Antigone veut enterrer son frère, Polynice, qui a pris les armes contre son autre frère, Etéocle. Créon, qui règne sur la ville de Thèbes a ordonné que le cadavre du vaincu, Polynice, pourrisse au soleil pour cause de rébellion face à l’autorité du roi.
Antigone s’insurge et ne raisonne que par la loi sororale et le respect dû aux morts.
Créon s’insurge et ne raisonne que par la loi de la Cité et le respect dû aux maîtres.

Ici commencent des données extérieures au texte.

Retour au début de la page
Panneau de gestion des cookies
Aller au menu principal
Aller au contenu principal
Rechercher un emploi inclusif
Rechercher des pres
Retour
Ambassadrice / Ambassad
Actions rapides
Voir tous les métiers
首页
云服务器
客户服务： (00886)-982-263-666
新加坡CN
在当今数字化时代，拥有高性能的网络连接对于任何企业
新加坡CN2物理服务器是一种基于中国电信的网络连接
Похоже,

Deux logiques, donc, mais deux logiques pareillement légitimes et qui s’affrontent, chacune souhaitant s’imposer. Antigone meurt de cet affrontement entre deux sources de règles. Et Créon souffre d’avoir dû mettre à mort Antigone pour affirmer les lois publiques. Peut-il exister à Thèbes une logique nouvelle, qui combine ces deux loyautés, l’une domestique, envers les morts, l’autre civique, envers la Cité ? Je réponds par l’affirmative : je l’appelle la logique d’Antigréon.
Appliquée à l’hôpital public de la décennie 2020, cette logique est celle de la confrontation et non de l’affrontement, celle de la co-responsabilité et de l’engagement réciproque.

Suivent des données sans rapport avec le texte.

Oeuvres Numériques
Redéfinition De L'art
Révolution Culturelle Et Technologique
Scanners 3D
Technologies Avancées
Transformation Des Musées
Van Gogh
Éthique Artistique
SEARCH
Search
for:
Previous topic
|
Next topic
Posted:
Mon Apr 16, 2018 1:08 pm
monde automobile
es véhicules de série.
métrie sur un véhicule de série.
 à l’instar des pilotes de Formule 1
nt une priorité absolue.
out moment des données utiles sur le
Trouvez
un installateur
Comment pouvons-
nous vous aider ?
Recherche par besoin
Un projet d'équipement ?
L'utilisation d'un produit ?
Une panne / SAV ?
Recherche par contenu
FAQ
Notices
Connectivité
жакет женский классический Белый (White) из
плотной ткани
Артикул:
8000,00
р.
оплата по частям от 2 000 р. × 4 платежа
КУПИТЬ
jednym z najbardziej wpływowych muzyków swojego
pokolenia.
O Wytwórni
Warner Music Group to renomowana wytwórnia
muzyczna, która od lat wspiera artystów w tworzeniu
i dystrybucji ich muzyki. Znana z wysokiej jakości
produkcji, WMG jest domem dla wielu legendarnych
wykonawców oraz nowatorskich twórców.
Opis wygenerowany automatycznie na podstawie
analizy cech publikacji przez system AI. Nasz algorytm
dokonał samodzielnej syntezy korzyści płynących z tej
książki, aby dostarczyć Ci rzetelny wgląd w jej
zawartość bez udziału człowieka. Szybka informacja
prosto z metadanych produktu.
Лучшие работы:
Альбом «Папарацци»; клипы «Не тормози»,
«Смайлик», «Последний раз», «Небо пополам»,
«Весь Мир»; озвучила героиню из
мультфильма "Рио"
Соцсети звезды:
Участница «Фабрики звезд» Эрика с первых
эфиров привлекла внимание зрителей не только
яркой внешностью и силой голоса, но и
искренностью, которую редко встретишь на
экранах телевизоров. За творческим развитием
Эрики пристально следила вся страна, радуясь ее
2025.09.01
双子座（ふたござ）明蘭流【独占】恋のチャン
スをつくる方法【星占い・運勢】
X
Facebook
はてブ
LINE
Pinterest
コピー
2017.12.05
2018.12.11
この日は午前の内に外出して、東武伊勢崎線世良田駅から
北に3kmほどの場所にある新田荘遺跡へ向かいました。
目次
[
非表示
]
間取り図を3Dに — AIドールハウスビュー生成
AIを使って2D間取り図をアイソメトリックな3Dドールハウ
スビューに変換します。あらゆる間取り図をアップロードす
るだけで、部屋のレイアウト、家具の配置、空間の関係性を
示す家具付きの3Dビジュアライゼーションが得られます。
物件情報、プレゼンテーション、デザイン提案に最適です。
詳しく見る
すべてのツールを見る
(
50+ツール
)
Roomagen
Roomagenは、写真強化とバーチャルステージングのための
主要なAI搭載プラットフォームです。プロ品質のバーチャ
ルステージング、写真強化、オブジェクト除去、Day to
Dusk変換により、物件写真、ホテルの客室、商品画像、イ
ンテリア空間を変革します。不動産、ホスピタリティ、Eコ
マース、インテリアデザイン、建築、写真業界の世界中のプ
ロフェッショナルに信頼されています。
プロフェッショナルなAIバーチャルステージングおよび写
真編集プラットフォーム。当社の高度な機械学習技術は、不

Je cite un extrait page 23 du rapport d’avril 2020 de Marie-Odile Esch, Christian Vigouroux et Jean-Louis Rouquette, préalable à l’ordonnance de février 2021, et dont le titre est : Renforcer la négociation collective dans la fonction publique.
« Le caractère contractuel des futurs accords impliquera une exigence de réciprocité. Loi des parties, le contrat a en effet vocation à comporter des engagements à la charge de chacune d’entre elles. (…) Si, à la différence des engagements de l’employeur, les engagements des organisations syndicales signataires revêtiront une portée essentiellement politique et morale, cette réciprocité des accords pourrait encourager la responsabilisation des partenaires sociaux, qui deviendront, dans une certaine mesure, comme les co-gestionnaires et co-responsables de l’accord. »
Vous aurez fait le lien, je pense, avec la citation, tout à l’heure, du sociologue anglais, Allan Flanders. Qu’un rapport officiel, cinquante ans plus tard, qualifie les négociateurs dans l’entreprise ou l’administration comme des « co-gestionnaires », voilà qui me ravit, même si, sur certains domaines, nous pourrions ne pas être aussi en retard dans nos analyses…
C’est tout simplement cela que je désignait par logique d’Antigréon : deux parties, qui co-construisent des règles, certes à partir de leurs valeurs et de leurs intérêts, et ces derniers peuvent diverger, mais sans chercher à les faire prévaloir sur ceux de l’autre, et qui assument ensemble la gestion et la responsabilité de ces règles décidées en commun.